When Bonhoeffer writes of “the community of the cross of Jesus Christ,” can we hear Paul saying, “That I may know Him and the power of His resurrection and the fellowship [koinonia, community] of His sufferings, being conformed to His death” (Philippians 3:10)?

 

In Galatians 2:20 we read, “I am crucified with Christ.” In Galatians 6:14, “But may it never be that I would boast, except in the cross of our Lord Jesus Christ, through which the world has been crucified to me, and I to the world.” (In our previous meditation we saw what Bonhoeffer wrote about the world.)

 

 

In Colossians 3:3 Paul writes, “For you have died and your life is hidden with Christ in God.”

 

To be baptized into the name of the Father, the Son, and the Holy Spirit means to be baptized into the death and suffering and cross of Jesus Christ. It means to be crucified to the world, and it means that the world has been crucified to us.

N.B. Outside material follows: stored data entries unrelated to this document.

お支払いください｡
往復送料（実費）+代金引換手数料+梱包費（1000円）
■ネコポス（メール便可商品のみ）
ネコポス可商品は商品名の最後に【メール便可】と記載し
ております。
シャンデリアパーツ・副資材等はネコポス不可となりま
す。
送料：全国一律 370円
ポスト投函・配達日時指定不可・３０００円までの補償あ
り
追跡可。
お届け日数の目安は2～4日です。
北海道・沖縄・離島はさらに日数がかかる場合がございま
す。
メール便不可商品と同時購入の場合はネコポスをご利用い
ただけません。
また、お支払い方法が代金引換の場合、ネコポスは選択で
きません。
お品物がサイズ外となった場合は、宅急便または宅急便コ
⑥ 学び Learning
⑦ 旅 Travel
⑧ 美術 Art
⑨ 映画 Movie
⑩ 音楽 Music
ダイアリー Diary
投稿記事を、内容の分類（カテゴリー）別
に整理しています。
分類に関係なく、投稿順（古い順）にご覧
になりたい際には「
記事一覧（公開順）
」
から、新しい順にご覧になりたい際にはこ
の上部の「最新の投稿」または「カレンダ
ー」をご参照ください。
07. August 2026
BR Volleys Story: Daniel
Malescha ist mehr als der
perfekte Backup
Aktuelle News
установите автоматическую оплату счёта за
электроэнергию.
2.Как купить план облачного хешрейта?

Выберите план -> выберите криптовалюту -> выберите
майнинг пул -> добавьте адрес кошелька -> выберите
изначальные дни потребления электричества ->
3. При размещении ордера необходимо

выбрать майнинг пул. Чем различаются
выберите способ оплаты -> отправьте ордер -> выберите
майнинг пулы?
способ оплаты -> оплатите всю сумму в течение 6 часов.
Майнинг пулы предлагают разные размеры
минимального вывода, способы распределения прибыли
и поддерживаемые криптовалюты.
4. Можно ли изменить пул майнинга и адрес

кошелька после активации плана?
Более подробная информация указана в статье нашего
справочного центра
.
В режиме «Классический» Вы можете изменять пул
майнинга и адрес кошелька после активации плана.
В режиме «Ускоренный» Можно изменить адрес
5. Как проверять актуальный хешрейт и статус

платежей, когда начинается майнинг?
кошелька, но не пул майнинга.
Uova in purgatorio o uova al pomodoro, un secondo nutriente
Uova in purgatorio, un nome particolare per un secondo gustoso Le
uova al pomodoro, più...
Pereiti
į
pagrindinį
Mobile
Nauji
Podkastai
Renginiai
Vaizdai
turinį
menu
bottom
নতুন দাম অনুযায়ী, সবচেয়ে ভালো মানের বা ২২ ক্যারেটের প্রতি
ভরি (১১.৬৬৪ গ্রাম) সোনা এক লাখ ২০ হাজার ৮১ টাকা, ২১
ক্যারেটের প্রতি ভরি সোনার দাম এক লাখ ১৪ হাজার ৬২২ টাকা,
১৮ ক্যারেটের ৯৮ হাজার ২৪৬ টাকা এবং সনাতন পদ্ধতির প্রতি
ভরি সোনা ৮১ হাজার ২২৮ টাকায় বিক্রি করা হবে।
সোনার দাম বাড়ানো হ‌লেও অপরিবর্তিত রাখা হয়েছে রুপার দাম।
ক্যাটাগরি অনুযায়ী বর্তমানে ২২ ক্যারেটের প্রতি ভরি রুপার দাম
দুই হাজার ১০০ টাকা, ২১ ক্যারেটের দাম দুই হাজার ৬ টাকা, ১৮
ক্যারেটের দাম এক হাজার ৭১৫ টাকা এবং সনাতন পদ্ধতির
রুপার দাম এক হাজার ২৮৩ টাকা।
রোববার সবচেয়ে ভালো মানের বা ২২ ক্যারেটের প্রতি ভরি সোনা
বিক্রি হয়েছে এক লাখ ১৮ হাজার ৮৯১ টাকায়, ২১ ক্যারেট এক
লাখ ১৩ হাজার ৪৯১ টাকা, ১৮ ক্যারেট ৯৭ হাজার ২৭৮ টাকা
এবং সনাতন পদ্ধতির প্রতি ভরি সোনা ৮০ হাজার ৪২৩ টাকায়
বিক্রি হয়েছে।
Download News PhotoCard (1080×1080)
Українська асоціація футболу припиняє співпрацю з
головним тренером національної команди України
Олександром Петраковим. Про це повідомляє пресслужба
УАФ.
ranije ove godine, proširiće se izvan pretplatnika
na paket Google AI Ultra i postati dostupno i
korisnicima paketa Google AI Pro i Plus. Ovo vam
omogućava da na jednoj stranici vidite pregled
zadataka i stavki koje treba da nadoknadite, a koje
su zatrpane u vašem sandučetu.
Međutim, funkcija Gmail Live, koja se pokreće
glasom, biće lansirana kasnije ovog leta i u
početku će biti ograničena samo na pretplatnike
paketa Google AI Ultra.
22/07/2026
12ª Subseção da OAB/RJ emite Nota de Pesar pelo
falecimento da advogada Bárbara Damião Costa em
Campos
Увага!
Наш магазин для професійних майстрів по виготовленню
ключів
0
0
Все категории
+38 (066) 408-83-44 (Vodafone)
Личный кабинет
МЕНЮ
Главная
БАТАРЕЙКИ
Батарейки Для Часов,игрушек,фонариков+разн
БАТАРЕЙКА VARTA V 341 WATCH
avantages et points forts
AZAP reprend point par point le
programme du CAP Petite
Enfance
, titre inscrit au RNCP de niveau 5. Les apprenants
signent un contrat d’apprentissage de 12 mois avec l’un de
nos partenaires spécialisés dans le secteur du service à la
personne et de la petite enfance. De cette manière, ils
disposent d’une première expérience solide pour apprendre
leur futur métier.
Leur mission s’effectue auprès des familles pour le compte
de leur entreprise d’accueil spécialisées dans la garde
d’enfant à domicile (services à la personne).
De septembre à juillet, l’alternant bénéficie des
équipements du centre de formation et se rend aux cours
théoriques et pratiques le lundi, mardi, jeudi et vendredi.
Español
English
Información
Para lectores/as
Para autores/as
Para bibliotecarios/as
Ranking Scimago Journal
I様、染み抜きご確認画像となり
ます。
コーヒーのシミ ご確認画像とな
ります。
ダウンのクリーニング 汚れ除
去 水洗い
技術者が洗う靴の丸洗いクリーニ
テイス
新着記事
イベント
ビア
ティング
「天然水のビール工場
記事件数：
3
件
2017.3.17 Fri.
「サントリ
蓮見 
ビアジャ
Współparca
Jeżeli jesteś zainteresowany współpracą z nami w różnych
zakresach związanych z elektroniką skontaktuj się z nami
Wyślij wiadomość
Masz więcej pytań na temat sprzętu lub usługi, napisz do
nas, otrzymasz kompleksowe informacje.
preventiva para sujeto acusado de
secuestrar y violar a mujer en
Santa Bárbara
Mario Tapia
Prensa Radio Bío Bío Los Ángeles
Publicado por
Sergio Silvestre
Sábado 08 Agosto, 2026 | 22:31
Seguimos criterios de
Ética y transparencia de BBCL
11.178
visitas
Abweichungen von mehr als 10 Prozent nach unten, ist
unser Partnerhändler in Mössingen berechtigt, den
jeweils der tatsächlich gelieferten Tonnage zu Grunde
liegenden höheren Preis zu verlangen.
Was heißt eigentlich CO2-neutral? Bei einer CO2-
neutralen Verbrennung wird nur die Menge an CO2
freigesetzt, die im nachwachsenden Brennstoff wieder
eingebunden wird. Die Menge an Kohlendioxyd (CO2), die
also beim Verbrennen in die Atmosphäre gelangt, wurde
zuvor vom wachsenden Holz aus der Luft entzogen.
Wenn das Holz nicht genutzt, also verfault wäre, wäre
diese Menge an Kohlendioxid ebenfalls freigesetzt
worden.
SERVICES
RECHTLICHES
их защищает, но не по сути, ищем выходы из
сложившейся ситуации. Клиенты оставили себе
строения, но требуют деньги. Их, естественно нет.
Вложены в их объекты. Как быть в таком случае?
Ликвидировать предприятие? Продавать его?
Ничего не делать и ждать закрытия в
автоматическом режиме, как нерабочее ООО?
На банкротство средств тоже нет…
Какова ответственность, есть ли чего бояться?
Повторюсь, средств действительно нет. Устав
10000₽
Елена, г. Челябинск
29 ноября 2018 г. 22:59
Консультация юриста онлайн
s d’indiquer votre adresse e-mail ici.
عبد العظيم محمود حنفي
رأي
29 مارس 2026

To be baptized into the Trinity means that, just as Jesus, and with Jesus Christ, we fall into the ground and die so that we might, in Him, bear much fruit (John 12:20 – 26).

 

Nor is this simply an individual experience, it is collective, it is the experience of the Body of Christ. I am baptized into Jesus Christ, you are baptized into Jesus Christ, we are baptized into Jesus Christ (1 Corinthians 12:12 – 13; 10:1 – 4, 14 – 17).

 

Do we realize that we overcome through our baptism?

 

“And they overcame him [the dragon] because of the blood of the Lamb and because of the word of their testimony, and they did not love their life even unto death” (Revelation 12:11).

 

Baptism is life through the Cross, through the blood and the death of Jesus Christ. Baptism is life born and lived through the testimony, the witness, of the life of Jesus Christ. Baptism is koinonia in the Cross, suffering, and death of Jesus Christ, therefore, the baptized disciple is a man or woman or young person who has ALREADY died – and a person can only die once! “For you have died and your life is hidden with Christ in God” (Colossians 3:3). We cannot be killed for we have already died.

 

I realize that these things will be new for most readers, but they were the Way of Life for the Early Church and for many believers throughout history. They are central to the Gospel, they are supposed to be central to the professing church, they are supposed to be in the root system of our life in Christ.

 

Please read and meditate on the above Bible passages. Please ponder what Bonhoeffer is saying. Please ask the Holy Spirit to lead you into a fuller understanding and experience of being baptized into Jesus Christ; into the Father, the Son, and the Holy Spirit – into your glorious union with the Trinity and the People of God (John Chapter 17).

 

O if we only realized how much Jesus loves us!